La
idea esencial, para lo que solicito la atención de ustedes con todas las
palabras anteriores, la formuló ya el filólogo alemán von der Gabelentz de este
modo:”La lengua no sirve solamente al hombre para expresar alguna cosa, sino
también para expresarse a sí mismo”.
No
habrá ser humano completo, es decir, que se conozca y se dé a conocer, sin un
grado avanzado de posesión de su lengua. Porque el individuo se posee a sí
mismo, se conoce, expresando lo que lleva dentro, y esa expresión sólo se cumple
por medio del lenguaje. Ya Lazarus y Steinthal, filósofos germanos, vieron que
el espíritu es lenguaje y se hace por el lenguaje. Hablar es comprender y
comprenderse, es construirse a sí mismo y construir el mundo. A medida que se
desenvuelve este razonamiento y se advierte esa fuerza extraordinaria del
lenguaje en modelar nuestra misma persona, en formarnos, se aprecia la enorme
responsabilidad de una sociedad humana que deja al individuo en estado de
incultura lingüística. En realidad, el hombre que no conoce su lengua vive
pobremente, vive a medias, aún menos. ¿No nos causa pena, a veces, oír hablar a
alguien que pugna, en vano, por dar con las palabras, que al querer explicarse,
es decir, expresarse, vivirse, ante nosotros, avanza a trompicones, dándose
golpazos, de impropiedad en impropiedad, y sólo entrega al final una deforme
semejanza de lo que hubiese querido decirnos? Esa persona sufre como de una
rebaja de su dignidad humana. No nos hiere su deficiencia por vanas razones de
bien hablar, por ausencia de formas bellas, por torpeza técnica, no. Nos duele
mucho más adentro, nos duele en lo humano; porque ese hombre denota con sus
tanteos, sus empujones a ciegas por las nieblas de su oscura conciencia de la
lengua, que no llega a ser completamente, que no sabremos nosotros encontrarlo.

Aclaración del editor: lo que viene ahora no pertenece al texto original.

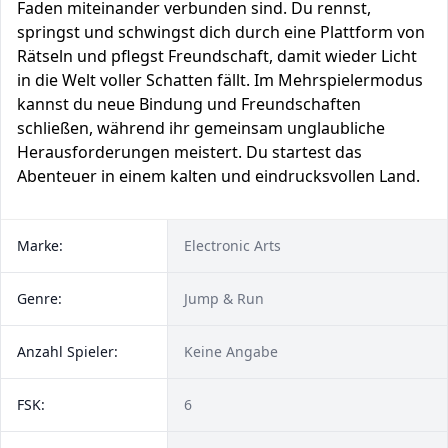
Faden miteinander verbunden sind. Du rennst,
springst und schwingst dich durch eine Plattform von
Rätseln und pflegst Freundschaft, damit wieder Licht
in die Welt voller Schatten fällt. Im Mehrspielermodus
kannst du neue Bindung und Freundschaften
schließen, während ihr gemeinsam unglaubliche
Herausforderungen meistert. Du startest das
Abenteuer in einem kalten und eindrucksvollen Land.
Marke:
Electronic Arts
Genre:
Jump & Run
Anzahl Spieler:
Keine Angabe
FSK:
6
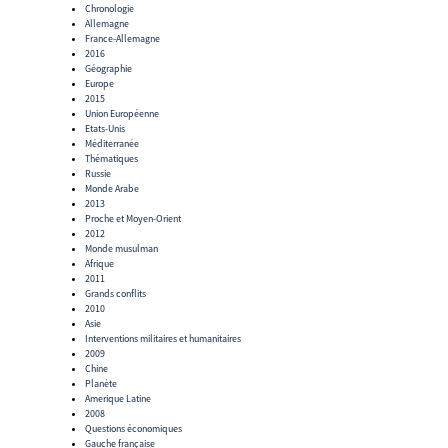
Chronologie
Allemagne
France-Allemagne
2016
Géographie
Europe
2015
Union Européenne
Etats-Unis
Méditerranée
Thématiques
Russie
Monde Arabe
2013
Proche et Moyen-Orient
2012
Monde musulman
Afrique
2011
Grands conflits
2010
Asie
Interventions militaires et humanitaires
2009
Chine
Planète
Amerique Latine
2008
Questions économiques
Gauche française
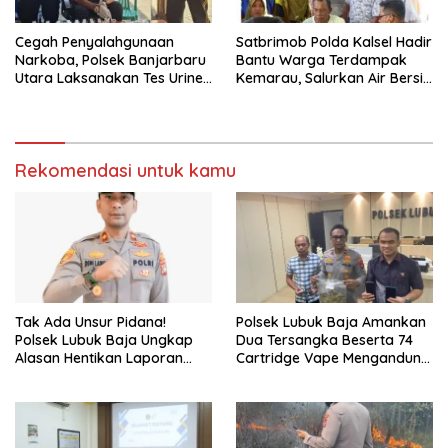
Cegah Penyalahgunaan
Satbrimob Polda Kalsel Hadir
Narkoba, Polsek Banjarbaru
Bantu Warga Terdampak
Utara Laksanakan Tes Urine
Kemarau, Salurkan Air Bersih
Mendadak bagi Personel
dan Layanan Kesehatan
Gratis
Rekomendasi untuk kamu
Tak Ada Unsur Pidana!
Polsek Lubuk Baja Amankan
Polsek Lubuk Baja Ungkap
Dua Tersangka Beserta 74
Alasan Hentikan Laporan
Cartridge Vape Mengandung
Pengawasan Anak Tanpa Izin
Etomidate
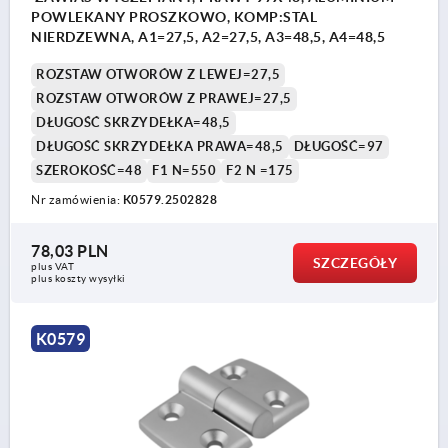
POWLEKANY PROSZKOWO, KOMP:STAL
NIERDZEWNA, A1=27,5, A2=27,5, A3=48,5, A4=48,5
ROZSTAW OTWORÓW Z LEWEJ=27,5
ROZSTAW OTWORÓW Z PRAWEJ=27,5
DŁUGOŚĆ SKRZYDEŁKA=48,5
DŁUGOŚĆ SKRZYDEŁKA PRAWA=48,5
DŁUGOŚĆ=97
SZEROKOŚĆ=48
F1 N=550
F2 N =175
Nr zamówienia:
K0579.2502828
78,03 PLN
SZCZEGÓŁY
plus VAT
plus koszty wysyłki
K0579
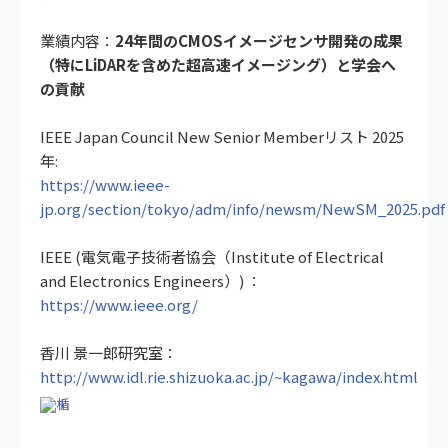
業績内容：
24年間のCMOSイメージセンサ開発の成果
（特にLiDARを含めた超高速イメージング）と学会へ
の貢献
IEEE Japan Council New Senior Memberリスト 2025
年:
https://www.ieee-
jp.org/section/tokyo/adm/info/newsm/NewSM_2025.pdf
IEEE (電気電子技術者協会（Institute of Electrical
and Electronics Engineers）) ：
https://www.ieee.org/
香川 景一郎研究室：
http://www.idl.rie.shizuoka.ac.jp/~kagawa/index.html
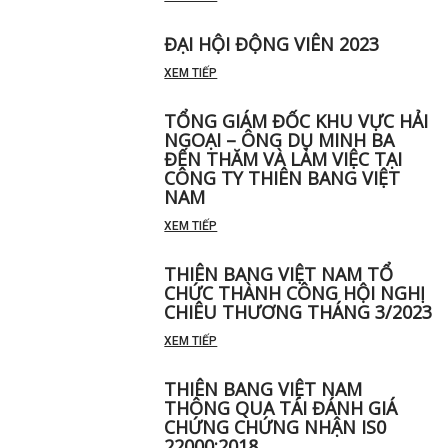
ĐẠI HỘI ĐỘNG VIÊN 2023
XEM TIẾP
TỔNG GIÁM ĐỐC KHU VỰC HẢI
NGOẠI – ÔNG DỤ MINH BA
ĐẾN THĂM VÀ LÀM VIỆC TẠI
CÔNG TY THIÊN BANG VIỆT
NAM
XEM TIẾP
THIÊN BANG VIỆT NAM TỔ
CHỨC THÀNH CÔNG HỘI NGHỊ
CHIÊU THƯƠNG THÁNG 3/2023
XEM TIẾP
THIÊN BANG VIỆT NAM
THÔNG QUA TÁI ĐÁNH GIÁ
CHỨNG CHỨNG NHẬN IS0
22000:2018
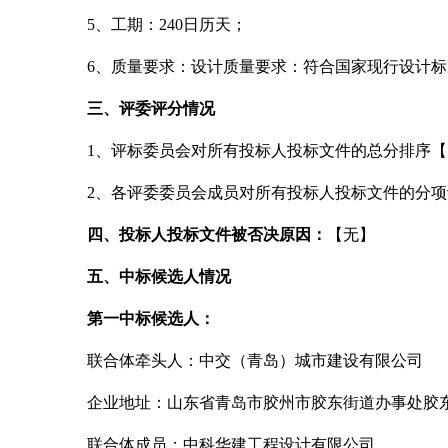
5、工期：240日历天；
6、质量要求：设计质量要求：符合国家现行设计
三、评委评分情况
1、评标委员会对所有投标人投标文件的总分排序
2、各评委委员会成员对所有投标人投标文件的分
四、投标人投标文件被否决原因：
【无】
五、中标候选人情况
第一中标候选人：
联合体牵头人：中交（青岛）城市建设有限公司
企业地址：山东省青岛市胶州市胶东街道办事处胶
联合体成员：中科华建工程设计有限公司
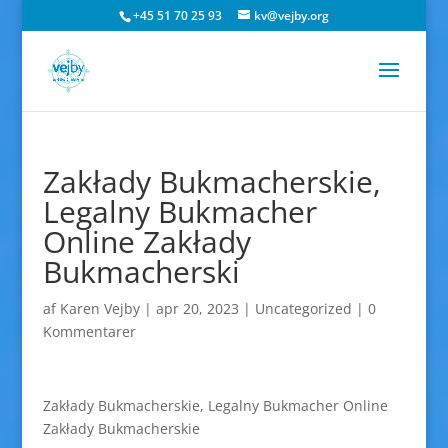
+45 51 70 25 93
kv@vejby.org
Zakłady Bukmacherskie,
Legalny Bukmacher
Online Zakłady
Bukmacherski
af
Karen Vejby
|
apr 20, 2023
|
Uncategorized
|
0
Kommentarer
Zakłady Bukmacherskie, Legalny Bukmacher Online
Zakłady Bukmacherskie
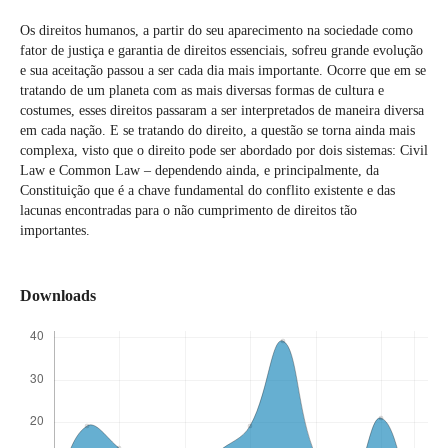
Os direitos humanos, a partir do seu aparecimento na sociedade como
fator de justiça e garantia de direitos essenciais, sofreu grande evolução
e sua aceitação passou a ser cada dia mais importante. Ocorre que em se
tratando de um planeta com as mais diversas formas de cultura e
costumes, esses direitos passaram a ser interpretados de maneira diversa
em cada nação. E se tratando do direito, a questão se torna ainda mais
complexa, visto que o direito pode ser abordado por dois sistemas: Civil
Law e Common Law – dependendo ainda, e principalmente, da
Constituição que é a chave fundamental do conflito existente e das
lacunas encontradas para o não cumprimento de direitos tão
importantes.
Downloads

Hay muchos, muchísimos inválidos del habla, hay muchos cojos, mancos, tullidos
de la expresión. Una de las mayores penas que conozco es la de encontrarse con
un mozo joven, fuerte, ágil, curtido de los ejercicios gimnásticos, dueño de su
cuerpo, pero que cuando llega el instante de contar algo, de explicar algo, se
transforma de pronto en un baldado espiritual, incapaz casi de moverse entre
sus pensamientos; ser precisamente contrario, en el ejercicio de las potencias de
su alma, a lo que es en uso de las fuerzas de su cuerpo. Podrán salirme al
camino los defensores de lo inefable, con su cuento de que lo más hermoso del
alma se expresa sin palabras. No lo sé. Me aconsejo a mí mismo una cierta
precaución ante eso de los inefables. Puede existir lo más hermoso de un alma,
sin palabras, acaso. Pero no llegará a tomar forma humana completa, es decir
convivida, consentida, comprendida por los demás.